"Abbiamo vissuto una giornata che consegna alle organizzazioni sindacali una grande responsabilità. Una giornata che dice dell’urgenza di un confronto con il mondo imprenditoriale per chiudere rapidamente e positivamente una trattativa durata decisamente troppo”. Lo afferma Massimo Cestaro, segretario generale Slc Cgil, parlando dello sciopero nazionale odierno delle telecomunicazioni indetto dalle categorie di Cgil, Cisl e Uil per chiedere il rinnovo del contratto nazionale e parlando di "alta adesione" allo stop.

Dieci mesi di discussione, prosegue il leader della Slc, “fanno torto a un sistema di relazioni sindacali che, nelle telecomunicazioni, è ampiamente consolidato. Non è ammissibile che un settore sempre più strategico e centrale nel sistema paese si regga su forme di deregolamentazione dei rapporti di lavoro e che consegni a tutti noi precarietà ed espulsioni dal lavoro”.

“Il tema delle clausole sociali – dice ancora Cestaro – è per noi un nodo fondamentale e la nostra richiesta è improntata, sostanzialmente, su criteri elementari di tutela dell’occupazione lì dove il lavoro lo consenta.
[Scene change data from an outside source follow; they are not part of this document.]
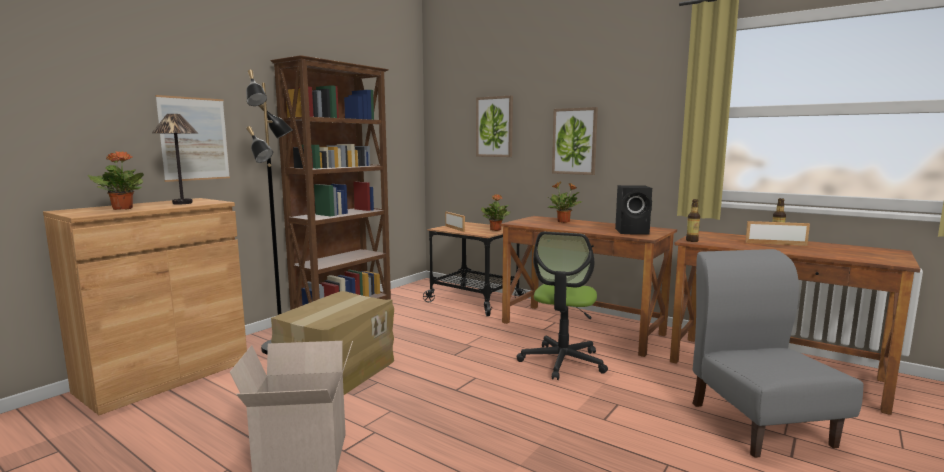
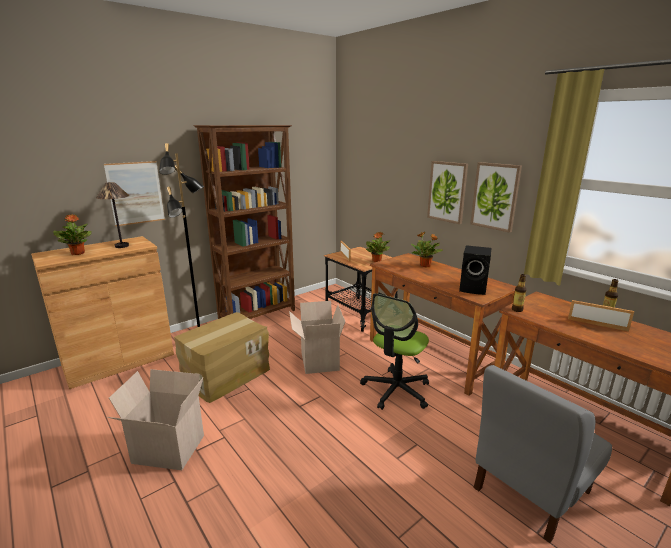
camera: 15 degrees right, 10 degrees up
(451, 347) = (318, 361): none -> cardboard box
(495, 127) = (386, 170): picture -> picture (495, 196)
(759, 423) = (530, 489): grey chair -> grey chair turned 135 degrees counterclockwise

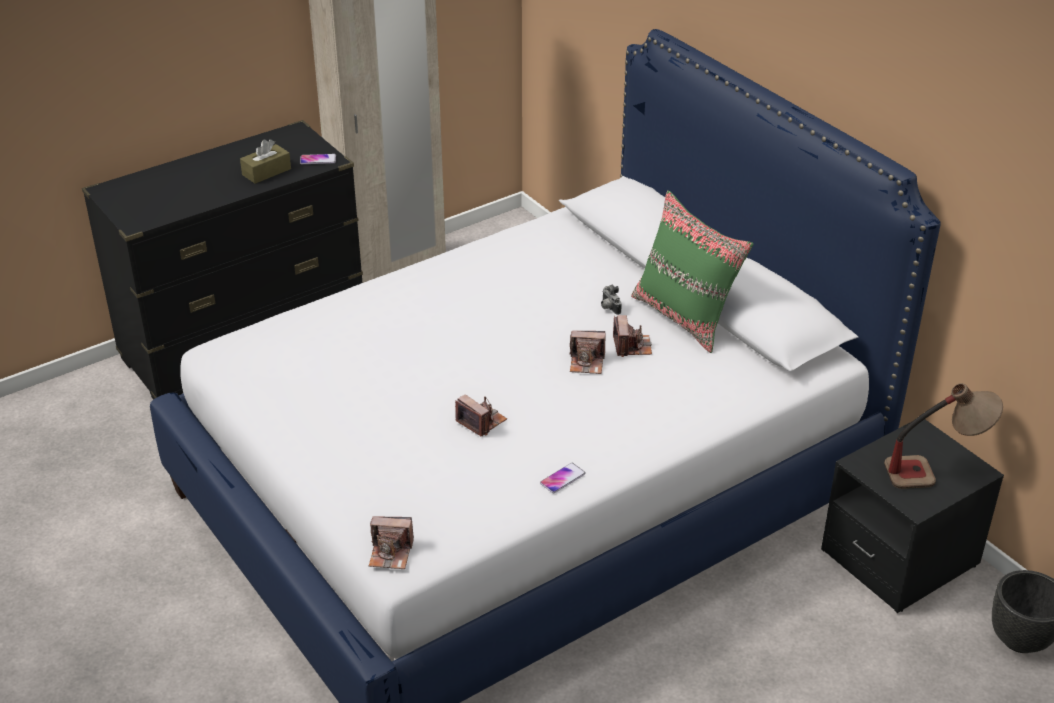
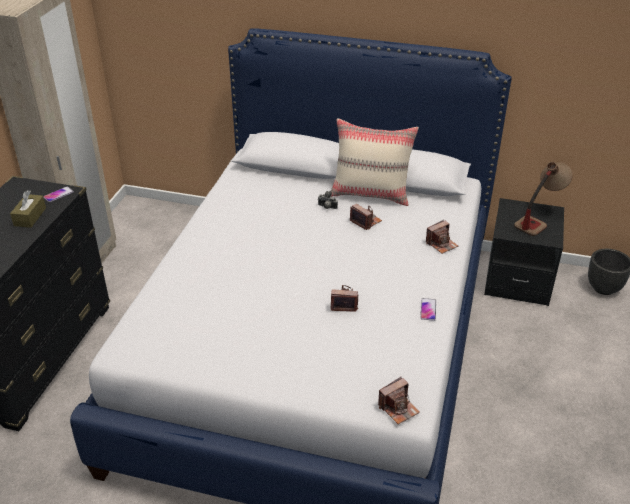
camera: 40 degrees left, 0 degrees up
(587, 362) = (355, 241): camera -> camera (441, 244)
(685, 317) = (371, 194): green pillow -> beige pillow

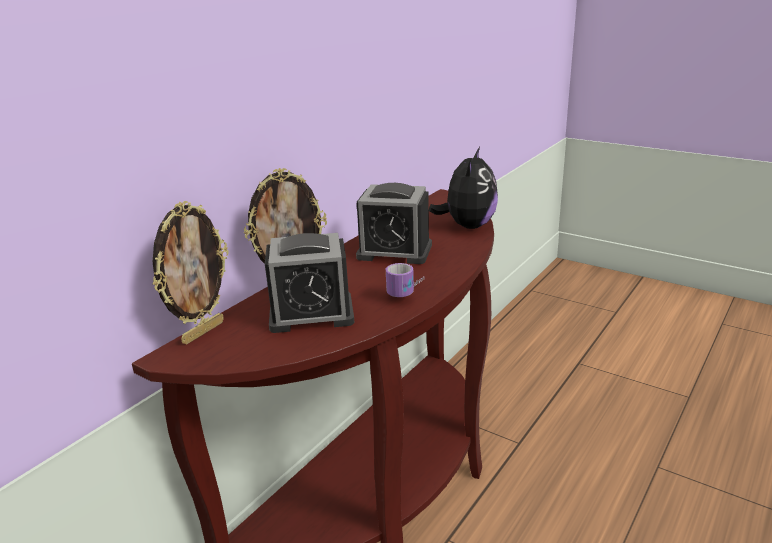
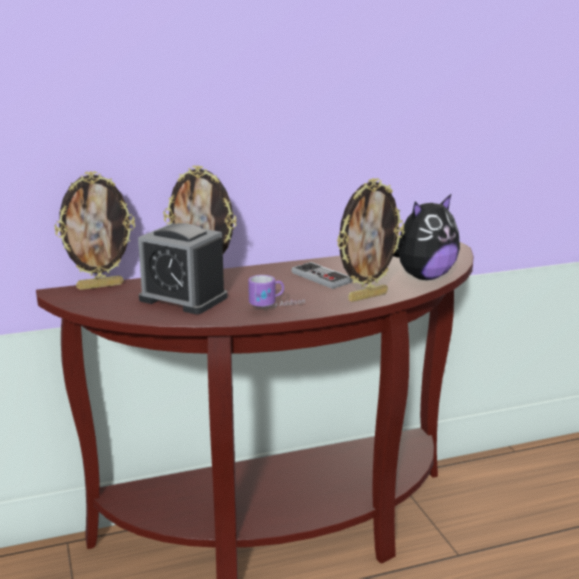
camera: 35 degrees right, 5 degrees down
(394, 251) = (321, 277): alarm clock -> game controller
(458, 256) = (367, 296): none -> picture frame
È una norma di civiltà e perciò appaiono totalmente incomprensibili le resistenze opposte dalla controparte”. “Nessuno ha in mente di porre limiti alle prerogative e alle titolarità delle aziende – conclude il dirigente sindacale –, ma nessuno può chiedere al sindacato di non tutelare, in tutte le forme possibili, l’occupazione, i diritti e le condizioni contrattuali dei lavoratori”.

Alcuni lavoratori dei call-center piemontesi hanno manifestato stamani in piazza Castello, nel centro di Torino, nel giorno dello sciopero nazionale delle telecomunicazioni per chiedere il rinnovo del contratto. "L'esternalizzazione dei servizi ci trasformerà sempre più in operatori-fantasma", dicono i manifestanti. "Siamo già sottopagati e precari - aggiungono - e con il mancato rinnovo del contratto e con i ricatti sui diritti da parte delle associazioni datoriali, rischiamo di diventare una specie in via di estinzione, in quanto licenziabile perché troppo costosa rispetto ai colleghi sfruttati di Romania, Tunisia, Egitto e Argentina, pagati ben 200 euro al mese". Altre manifestazioni si sono tenute nel centro di Roma e di Palermo.